INSTRUCTIONS TO FOLLOW:
Repeat exactly what appears from the opening line of the listing to the line with "Page size: 1500x1125.", inclusive.

[Start of section]

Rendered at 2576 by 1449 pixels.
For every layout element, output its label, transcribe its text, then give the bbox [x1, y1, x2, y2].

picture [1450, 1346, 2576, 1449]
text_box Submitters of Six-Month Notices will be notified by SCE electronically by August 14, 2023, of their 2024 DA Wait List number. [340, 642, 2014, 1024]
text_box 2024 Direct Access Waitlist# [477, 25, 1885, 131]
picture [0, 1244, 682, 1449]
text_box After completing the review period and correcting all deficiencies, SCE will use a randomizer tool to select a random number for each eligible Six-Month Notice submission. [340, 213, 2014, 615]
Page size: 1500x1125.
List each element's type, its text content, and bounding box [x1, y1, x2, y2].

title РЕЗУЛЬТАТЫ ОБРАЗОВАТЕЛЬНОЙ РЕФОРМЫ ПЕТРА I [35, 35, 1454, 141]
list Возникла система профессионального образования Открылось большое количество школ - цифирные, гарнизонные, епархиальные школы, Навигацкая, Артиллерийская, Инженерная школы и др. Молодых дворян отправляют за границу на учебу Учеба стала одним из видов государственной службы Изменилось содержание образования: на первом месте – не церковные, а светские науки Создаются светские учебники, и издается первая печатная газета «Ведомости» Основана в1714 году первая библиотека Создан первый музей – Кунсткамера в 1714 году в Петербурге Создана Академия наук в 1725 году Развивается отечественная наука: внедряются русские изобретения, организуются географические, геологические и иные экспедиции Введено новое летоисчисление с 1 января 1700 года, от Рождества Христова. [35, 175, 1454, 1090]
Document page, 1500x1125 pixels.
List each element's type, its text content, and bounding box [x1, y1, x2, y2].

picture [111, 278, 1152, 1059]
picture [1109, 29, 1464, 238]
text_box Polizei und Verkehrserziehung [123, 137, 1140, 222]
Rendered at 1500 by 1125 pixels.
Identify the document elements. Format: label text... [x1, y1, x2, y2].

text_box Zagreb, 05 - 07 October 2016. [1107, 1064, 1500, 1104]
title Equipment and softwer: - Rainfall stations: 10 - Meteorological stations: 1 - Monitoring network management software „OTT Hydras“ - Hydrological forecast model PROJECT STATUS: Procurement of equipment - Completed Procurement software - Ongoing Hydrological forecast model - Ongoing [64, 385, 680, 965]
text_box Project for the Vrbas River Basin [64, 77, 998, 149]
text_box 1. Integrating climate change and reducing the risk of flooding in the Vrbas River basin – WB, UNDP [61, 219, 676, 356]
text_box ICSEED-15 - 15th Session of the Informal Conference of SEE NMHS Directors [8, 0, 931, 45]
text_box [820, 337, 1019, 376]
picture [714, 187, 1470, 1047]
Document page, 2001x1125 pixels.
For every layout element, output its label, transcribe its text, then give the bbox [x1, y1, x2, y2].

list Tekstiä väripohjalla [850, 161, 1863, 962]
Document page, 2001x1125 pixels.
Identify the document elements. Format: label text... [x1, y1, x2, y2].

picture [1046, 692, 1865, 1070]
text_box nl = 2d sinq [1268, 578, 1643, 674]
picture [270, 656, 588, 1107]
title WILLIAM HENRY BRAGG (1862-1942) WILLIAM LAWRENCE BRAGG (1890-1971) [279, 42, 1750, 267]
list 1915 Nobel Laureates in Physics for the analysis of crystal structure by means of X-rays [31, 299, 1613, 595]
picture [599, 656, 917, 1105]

[End of section]

OUTPUT BELOW:
Rendered at 2576 by 1449 pixels.
For every layout element, output its label, transcribe its text, then give the bbox [x1, y1, x2, y2].

picture [1450, 1346, 2576, 1449]
text_box Submitters of Six-Month Notices will be notified by SCE electronically by August 14, 2023, of their 2024 DA Wait List number. [340, 642, 2014, 1024]
text_box 2024 Direct Access Waitlist# [477, 25, 1885, 131]
picture [0, 1244, 682, 1449]
text_box After completing the review period and correcting all deficiencies, SCE will use a randomizer tool to select a random number for each eligible Six-Month Notice submission. [340, 213, 2014, 615]
Page size: 1500x1125.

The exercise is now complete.